Think of the case where the probabilities are higher. Instead of 5% and 10%, think 50% and 60%. It should become clearer.
Probability can be counterintuitive, but it might help your intuition to reframe things in terms of frequencies (and whole numbers). Instead of saying event A has a 5% chance of occuring and event B a 10% chance, you could think that, out of every 100 days, there will be 5 days on which event A happens, and there will be 10 days on which event B happens. If you count up how many days there are out of the 100 on which either A or B happens, there’s no way it can be more than 15 days. (It might be less than 15 if there’s some overlap between the days when A happens and the days when B happens.)
I did, and I thank you for the illustration, but it still just isn’t sticking with me.
Damn it, I’ve had math through partial differential equations and integral transformations, and some things still flummox me. Then again, it’s been nearly two decades since poor me was last in a math class (sobs…I’m so old…).
Ultrafilter and Alley Dweller, you’re correct, and I actually did Alley Dweller’s thought experiment, which is why I knew that I was wrong, and I needed to ask on here.
And I really do appreciate the help you all have given me. Thank you very much. Even if I don’t develop the intuition I’d like on this specific problem, I do at least understand the solution.
14.5%.
4.5% chance of A alone occurring
9.5% chance of B alone occurring
0.5% chance of A and B occurring
And now the incredibly half-assed way I figured out those numbers.

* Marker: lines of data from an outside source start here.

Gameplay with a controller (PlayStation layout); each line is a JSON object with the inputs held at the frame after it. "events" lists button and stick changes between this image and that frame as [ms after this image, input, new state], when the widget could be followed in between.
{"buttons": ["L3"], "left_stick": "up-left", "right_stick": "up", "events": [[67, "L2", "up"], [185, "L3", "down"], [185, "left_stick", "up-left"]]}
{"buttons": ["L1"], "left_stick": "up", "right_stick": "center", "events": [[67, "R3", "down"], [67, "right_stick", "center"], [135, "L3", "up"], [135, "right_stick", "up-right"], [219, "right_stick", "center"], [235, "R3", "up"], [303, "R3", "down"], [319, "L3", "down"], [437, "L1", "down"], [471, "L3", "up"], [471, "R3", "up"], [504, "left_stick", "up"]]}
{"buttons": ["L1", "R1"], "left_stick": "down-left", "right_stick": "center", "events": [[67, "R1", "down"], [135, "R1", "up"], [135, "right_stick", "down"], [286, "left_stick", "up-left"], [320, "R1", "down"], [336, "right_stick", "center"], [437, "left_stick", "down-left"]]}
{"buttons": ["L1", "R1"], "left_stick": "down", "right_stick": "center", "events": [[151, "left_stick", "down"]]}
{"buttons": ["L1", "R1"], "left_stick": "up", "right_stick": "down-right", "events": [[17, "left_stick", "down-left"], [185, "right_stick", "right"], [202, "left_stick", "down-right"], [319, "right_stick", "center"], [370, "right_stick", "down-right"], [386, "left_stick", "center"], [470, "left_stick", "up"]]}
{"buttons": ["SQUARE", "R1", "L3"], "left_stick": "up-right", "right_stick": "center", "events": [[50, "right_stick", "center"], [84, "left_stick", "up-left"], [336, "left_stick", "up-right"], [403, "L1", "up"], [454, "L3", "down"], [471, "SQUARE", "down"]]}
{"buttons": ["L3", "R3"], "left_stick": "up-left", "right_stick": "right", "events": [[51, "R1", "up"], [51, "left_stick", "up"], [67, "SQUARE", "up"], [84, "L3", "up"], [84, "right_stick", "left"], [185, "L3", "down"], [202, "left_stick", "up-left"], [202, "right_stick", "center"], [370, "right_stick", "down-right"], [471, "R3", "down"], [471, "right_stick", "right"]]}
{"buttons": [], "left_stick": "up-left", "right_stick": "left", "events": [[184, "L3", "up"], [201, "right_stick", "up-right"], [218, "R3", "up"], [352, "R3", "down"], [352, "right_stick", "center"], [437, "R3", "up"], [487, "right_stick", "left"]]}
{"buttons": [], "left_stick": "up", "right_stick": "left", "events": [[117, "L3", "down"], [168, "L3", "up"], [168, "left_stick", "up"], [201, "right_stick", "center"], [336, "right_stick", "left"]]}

I knew there was a 5% chance of A and a 10% chance of B based on the numbers given to me. And I knew there would be an overlap because some A results would also be B.
So I figured if 10% of the overall results would be B, then 10% of the A results would be B. Ten percent of the A results is .5%. So I knew the 5% of the results that were A were 4.5% A alone and .5% A and B.
And knowing that 10% of the overall results were B and .5% of the results were A and B, I knew that 9.5% of the overall results were B alone.
So I just added up my percentages:
4.5% chance of A alone occurring
9.5% chance of B alone occurring
0.5% chance of A and B occurring
14.5% total A, B, or A and B
The sound you’re now hearing is mathematicians weeping at this post.
No they’re not. That’s a perfectly good, legitimate explanation.
The percentages can’t add up to a total greater than the sum of the individual percentages.
Look at it this way. Imagine you have a jar full of a hundred coins. And you know that ten of the coins are Canadian. And you know that five of the coins are quarters.
If you took out all of the Canadian coins and all of the quarters in the jar, you obviously will not take out more than fifteen coins. (And you might take out less than fifteen because some of the coins might be Canadian quarters.)
I feel there is probably a regular procedure for figuring out the probabilities that is more elegant than the approach I used.
“Elegant” is a matter of taste. It’s a valid method, and in the end, that’s what matters.
In point of fact, there are two methods which are commonly used for this problem, and one of them is pretty much derived by doing what you just did, except in the general case so you can plug the numbers in at the end instead of at the beginning.
Event A is in yellow/orange B is in red/orange. AandB is in orange.
Pr{A}=.05: this includes both the AB intersect and the parts of A not overlapping B.
Pr{B}=.10: this includes both the AB intersect and the parts of B not overlapping A.
Part of the .05 is Pr{AB} and part of the .10 is Pr{AB}. Under independence,
Pr{AB}=.05*.10=.005.
So Pr{“A or B”} = Pr{A}+Pr{B without AB intersect} =
.05+(.10-.005) = .05+.995=.145.
And Pr{“A or B”}=Pr{A without AB intersect}+Pr{B}=
(.05-.005)+.10 = .145.
What you did was fine. I didn’t weep. The more standard way (I wouldn’t say necessarily more elegant way) is to use the rules involving probabilities that are usually taught in a beginning stat or finite math course. Off the bat I can think of at least three ways to solve for P(A or B) given the conditions in the OP. I’m glad the correct solution was given after the bad answers in the first two posts.